Know your farmer, know your food safety
Food safety tips for buying at the farmer’s market.
It’s finally summer, which means it’s time for farmer’s markets. Many markets around the state began at the end of May, but the best selection of foods starts in July and goes through early September. There are many advantages to shopping at farmer’s markets; fresher, tastier produce and your dollars are supporting the local economy. Just because market food is fresh and local doesn’t mean you shouldn’t think about safety when handling, preparing and storing your produce. Michigan State University Extension recommends following these food safety tips when shopping at farmer’s markets this summer:
- The best way to know the safety of farmer’s market food is to know the farmer who produced it. Take time each visit to have a short conversation with the vendors you frequent. Ask simple questions like when the produce was harvested, if they use organic or conventional fertilizers, or what their water quality standards for irrigation are, etc. Even better than having a conversation is a visit to the actual farm. Many farmers have farm visiting days, or ask them specifically for a personal tour if they have the time.
- Look for a certificate of food safety education at each vendor’s station. Some vendors have taken food safety courses like Michigan Cottage Food Law or Good Agriclultural Practices (GAP) and are proud to display their credentials.
- Hand-washing stations are a good indicator of food safety at markets. Look for the availability of these stations and see if vendors are using them.
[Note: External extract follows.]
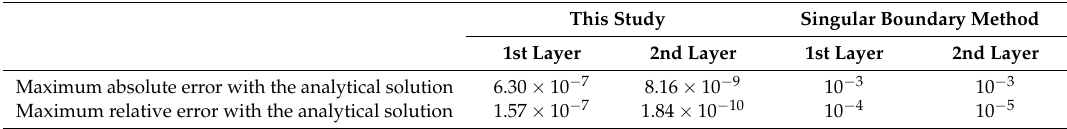
Figure 18. Comparison of results with the analytical solution. ( a ) Absolute error in the first layer, ( b ) absolute error in the second layer, ( c ) relative error in the first layer, and ( d ) relative error in the second layer. Table 2. Comparison of computed results with those from references.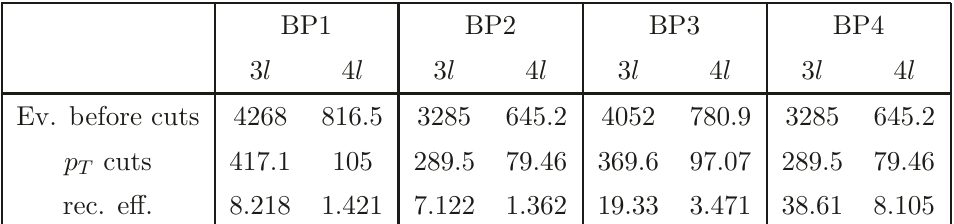
H 1 ν h ν h ) multiplied → →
- Look for coolers or ice chests at vendor stations. Keeping produce fresh often means keeping it cool, and the use of a cooler will often indicate good safe food practices.
- Personal hygiene and station cleanliness are also good indicators. Vendors wearing clean clothes and taking pride in having a clean selling station are more likely to take care in handling their produce.
Food safety doesn’t end at the market. Perishable, fresh produce such as lettuce, spinach, herbs and mushrooms should be transported in a cooler with ice until you get home. Items that do not need refrigeration, such as uncut tomatoes, potatoes, apples and carrots should be stored at home in a clean, cool place. Always wash your hands before and after preparing produce. Wash produce under running water before prepping, cooking or eating. Soap, detergent and commercial washes are not recommended. Be sure to wash all fruits and vegetables even if the skin will not be eaten, as pathogens from the outside may be transferred to the inside during cutting. Finally, refrigerate any cut fruit or vegetables within two hours (one hour if above 90 degrees Fahrenheit) of preparation.